If there was more data showing skin diversity, "I think AI could be wonderful,” says Burgess. “Unfortunately, we don't have those images … it's definitely lacking, so therefore AI is lacking.”


The Problem with AI Bias

Algorithms are good at spotting and learning from patterns, even if that pattern leads to a bad outcome. So bias occurs when a system picks up on disparities and prejudices, assumes those are a feature rather than a bug, and then replicates them.

It’s “not hard to imagine” why this happens, says Hammad Adam, a researcher at the Massachusetts Institute of Technology who’s studying the intersection of AI, health care and inequity.

“The U.S., and the world at large, has had decades, centuries, of biases along racial, ethnic, and gender lines,” he says. “So any data that pulls from the real world — especially historical data — is going to have those biases built in.”


Possible Solutions

With a lack of datasets showing skin conditions on darker skin, researchers have proposed various ways to fill in the gaps with AI.

“It was concerning to discover that two of the most widely used image repositories for training AI models have a limited amount of images depicting people with tan, brown, and Black skin tones,” says Eman Rezk, a doctoral student at McMaster University in Canada.

She and a team of researchers trained an AI system to create synthetic images by melding together a darker skin tone with an image of a condition on lighter skin.
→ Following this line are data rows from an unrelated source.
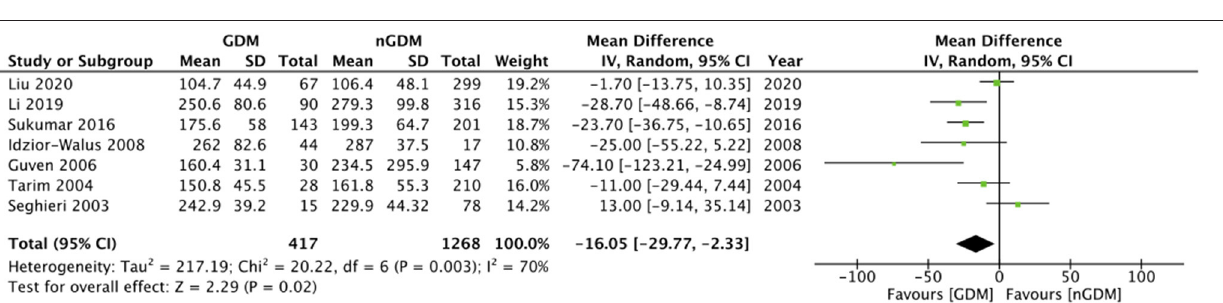
FIGURE 3 | Meta-analysis of serum vitamin B12 concentration during pregnancy between GDM and non-GDM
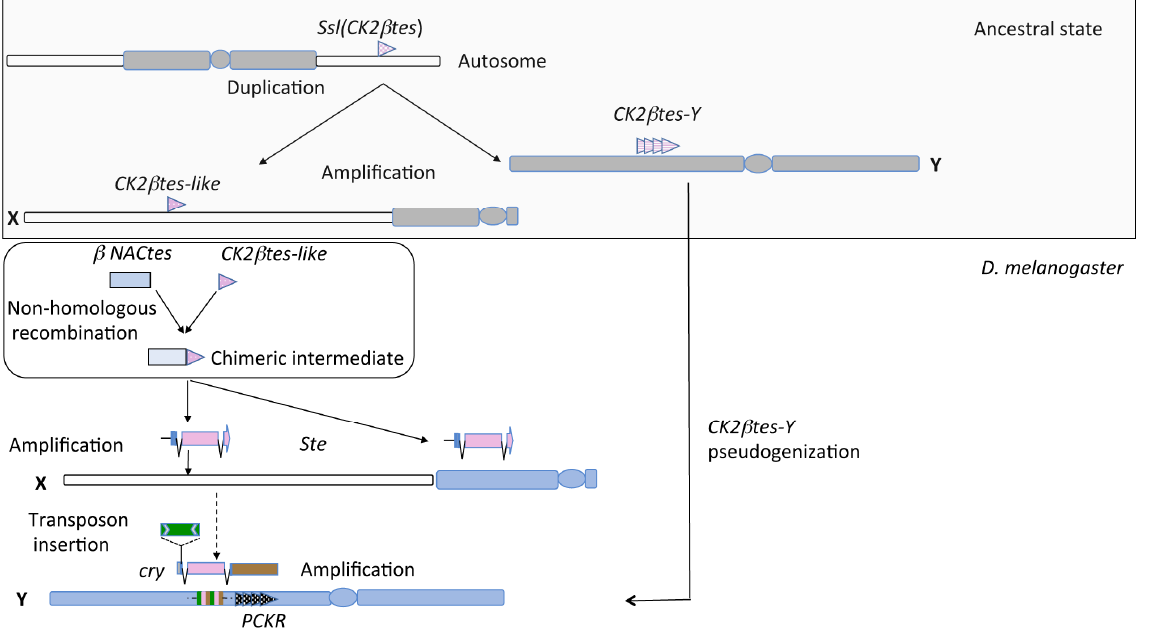
Figure 2. Diagram showing the inferred evolutionary history of the cry-Ste system. In the melanogaster complex ancestor, the Ssl gene translocated on the sex chromosomes. The copy translocated on the Y chromosome, amplified generating the CK2 β tes-Y repeats. In D. melanogaster , on the Y chromosome a pseudogenization of CK2 β tes-Y generated PCKR. A non-homologous recombination of CK2 β tes-like gene and an X-linked gene family called NAC β tes , generated a chimeric intermediate; a duplication event then generated the Ste genes that evolved independently to the Ste eu and Ste het loci on the X chromosome. The insertion of a Hoppel transposon and the following amplification on the Y chromosome finally produced cry genes.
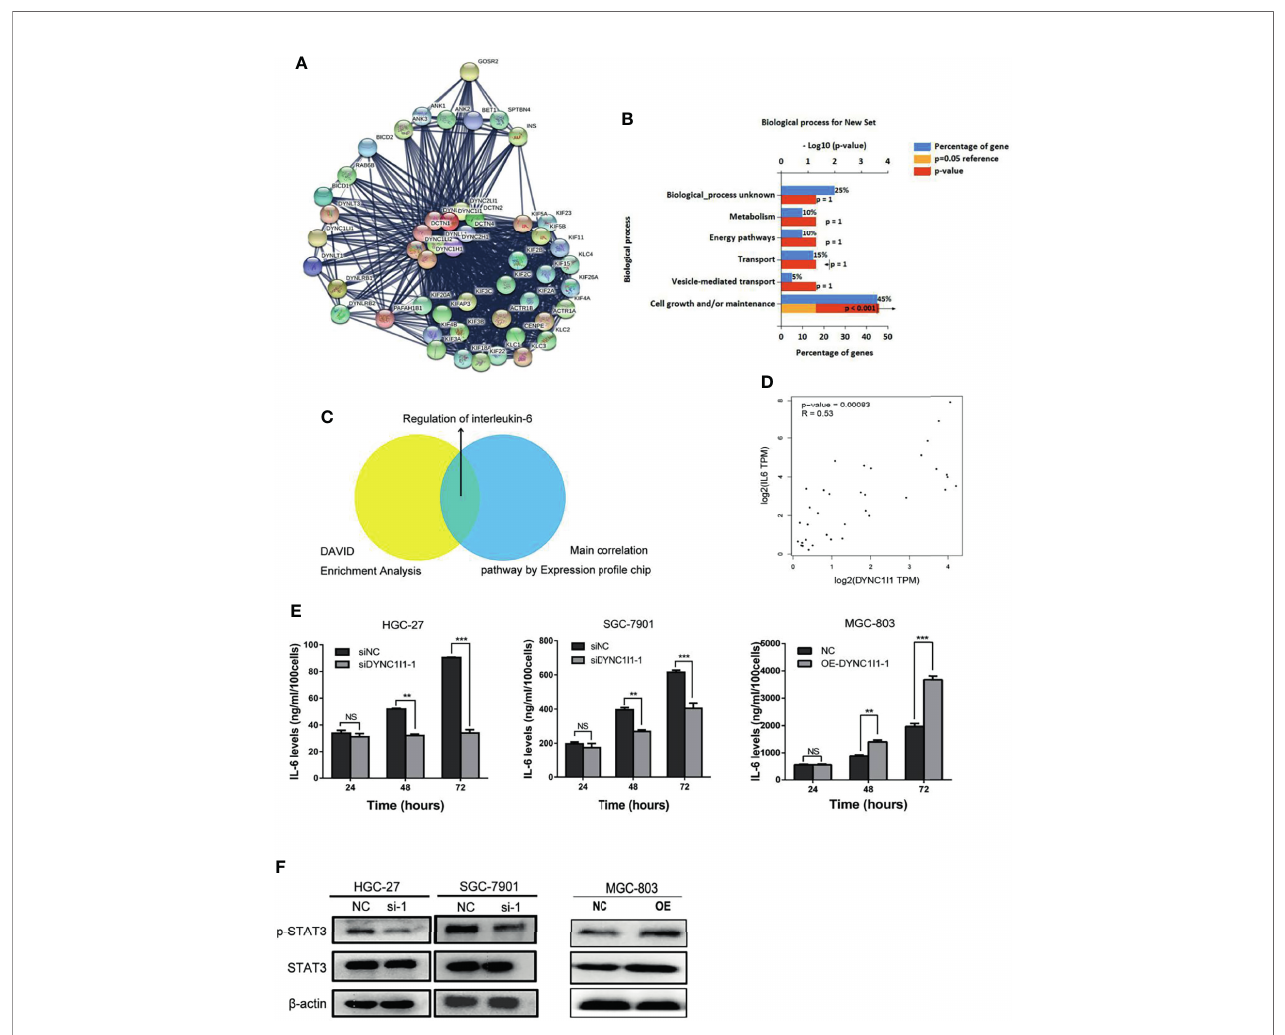
FIGURE 5 | DYNC1I1 may function by regulating the IL-6 pathway. (A) Sting Website enrichment DYNC1I1 related genes and FunRich software enrichment related pathway. (B) FunRich software for Biological Pathway Enrichment Analysis. (C) Expression pro fi le chip shows the main correlation pathway about DYNC1I1. (D) GEPIA website analysis the correlation between DYNC1I1 and IL-6 in gastric cancer. (E) Elisa shows the change of IL-6 expression after knocking down or overexpression DYNC1I1. (F) Western blot indicates the differential levels of STAT3, P-STAT3. b -actin was used as a loading control in Western blot. (** P < 0.01, *** P < 0.001, n = 3, NS, Not Statistically Signi fi cant student t -test, means ± 95%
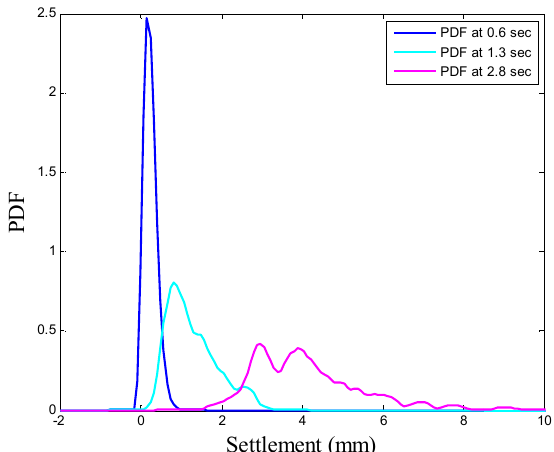
Figure 13. PDF of seismic settlement at three different time points.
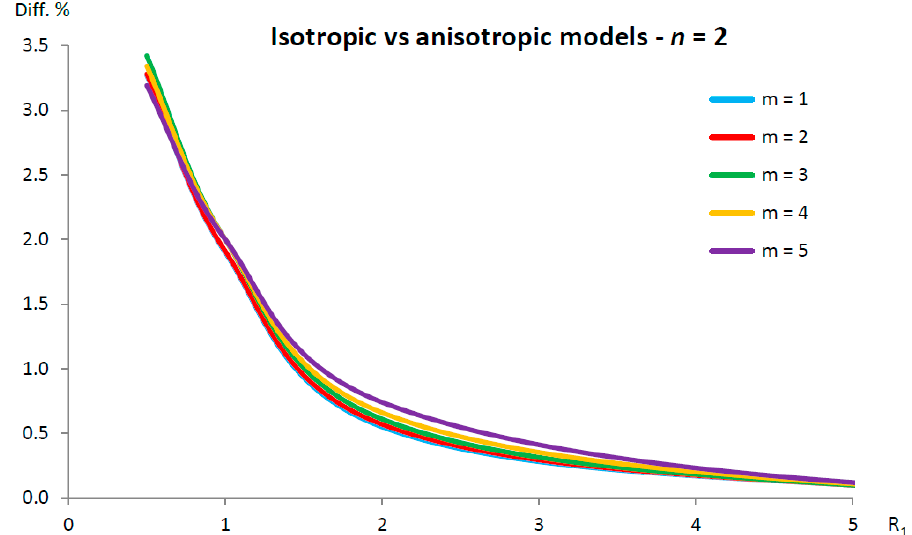
Figure 10. Percentage differences between the highest radial natural frequencies obtained via isotropic and anisotropic elastic shell models (anisotropic model as reference). Donnell shell theory. He’s formulation (39). Simply supported DWCNT of Tables 1 and 2 with aspect ratio L / R 2 = 10 and n = 2. Inner radius R 1 . Number of longitudinal half-waves m.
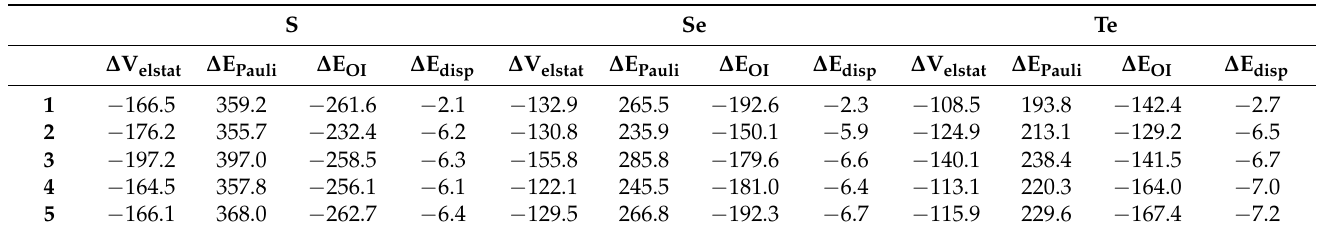
Results highlighted how the decrease of total orbital interactions ( ∆ E OI ), as we moved down in the group, was the main factor that caused a diminished ∆ E int . Table 4. EDA for the investigated compounds (energies in kcal mol − 1 ). Level of theory BLYP-QZ.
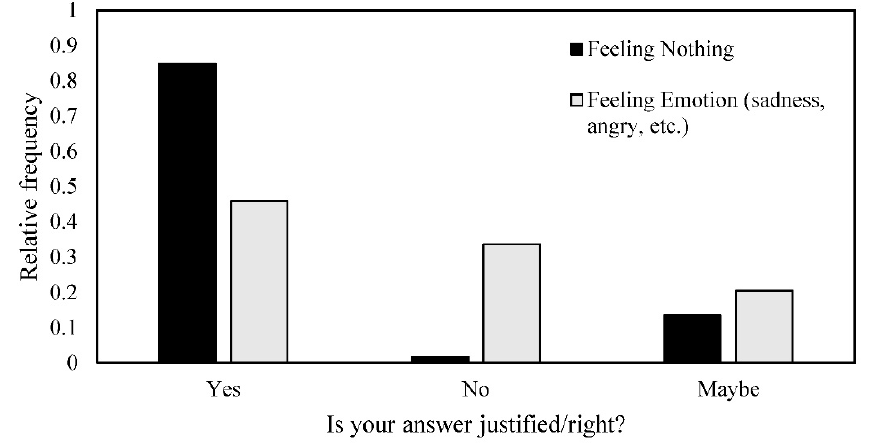
Figure 5. Relative frequency of answers Yes / No / Maybe to the question ‘Do you think that this feeling is justified?’ for participants who said they felt nothing or felt an emotion (sadness, surprise, angry) when the robot was kicked by an engineer.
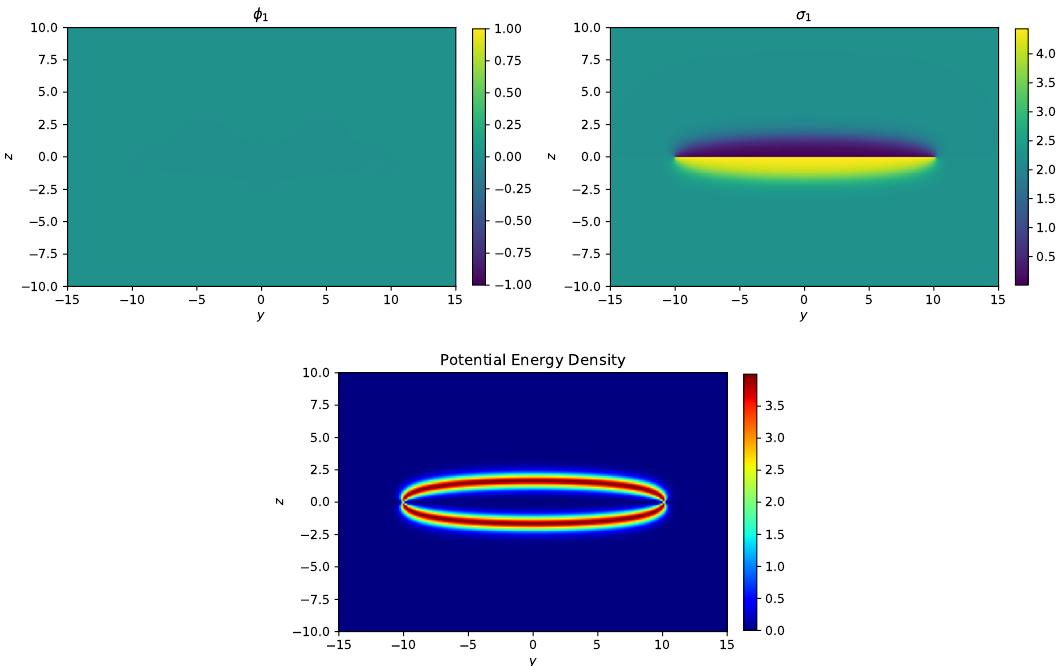
Figure 21. N = 4 double-string configuration with weight ν 1 , 3 . As a member of the p = 2 orbit, this configuration is confined by two BPS 2-walls, as expected from eq. (4.9). Note that these walls are “magnetless,” i.e., the φ field vanishes everywhere (see [28]). It is expected that, for a large enough separation, pair production of W -bosons will cause this double-string configuration to decay to the energetically more favorable one made of two BPS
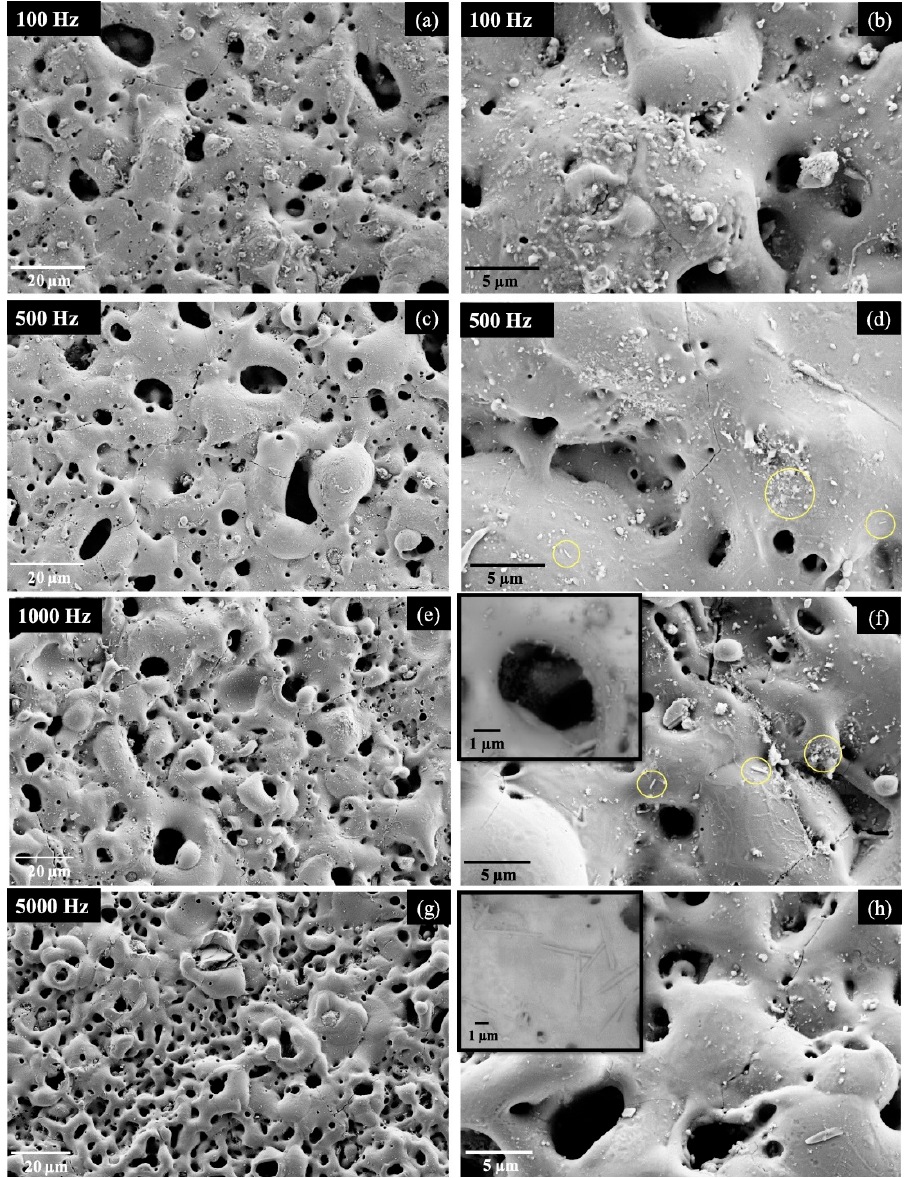
Figure 9. SEM micrographs of HNT-containing PEO coatings produced at ( a , b ) 100 Hz, ( c , d ) 500 Hz ( e , f ) 1000 Hz and ( g , h ) 5000 Hz frequencies. Yellow circles indicate remaining HNTS [88].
But there are limitations to this. The generated images might not be able to capture all the nuances of how a skin lesion might appear on a person of color.

“It's very unsettling to me to put in a piece of generated data and expect to get a diagnosis,” Lester says. “AI is not going to solve societal issues that we have not devoted time and energy and resources into solving ourselves.”

Other solutions include using AI to audit AI. Daneshjou worked with a team of researchers to create a framework which can assess whether a medical textbook is diverse enough to be used as training data.

Similarly, both Google and Sony have proposed more nuanced skin color systems that they say engineers should consider looking at while building their AI systems: Google’s Monk Skin Tone Scale examines light to dark, while Sony’s scale considers red and yellow undertones. These are meant to build off of the Fitzpatrick scale.

But the real answer to these issues, Lester says, is that the dermatology field needs to focus on just getting more images of dark-skinned patients.

“We need to think of more creative strategies for getting diverse photos for diverse data to train these algorithms,” she says.

Lester imagines that this could work through partnerships with medical schools. Another method could be to consider compensating patients for the use of their images, especially if that photo is going to be used to train an algorithm that is going to make an AI company a lot of money.

Moorosi says ultimately dermatologists need to get involved with testing these tools. She likens engineers to carpenters, saying that they should be directed by the doctors who will use these systems and not the other way around. The technology will only improve if it learns how to identify problems on darker skin.

"We're using the system so it can learn, and not so that it can diagnose. We're not at a point where the system can offer knowledge," says Moorosi.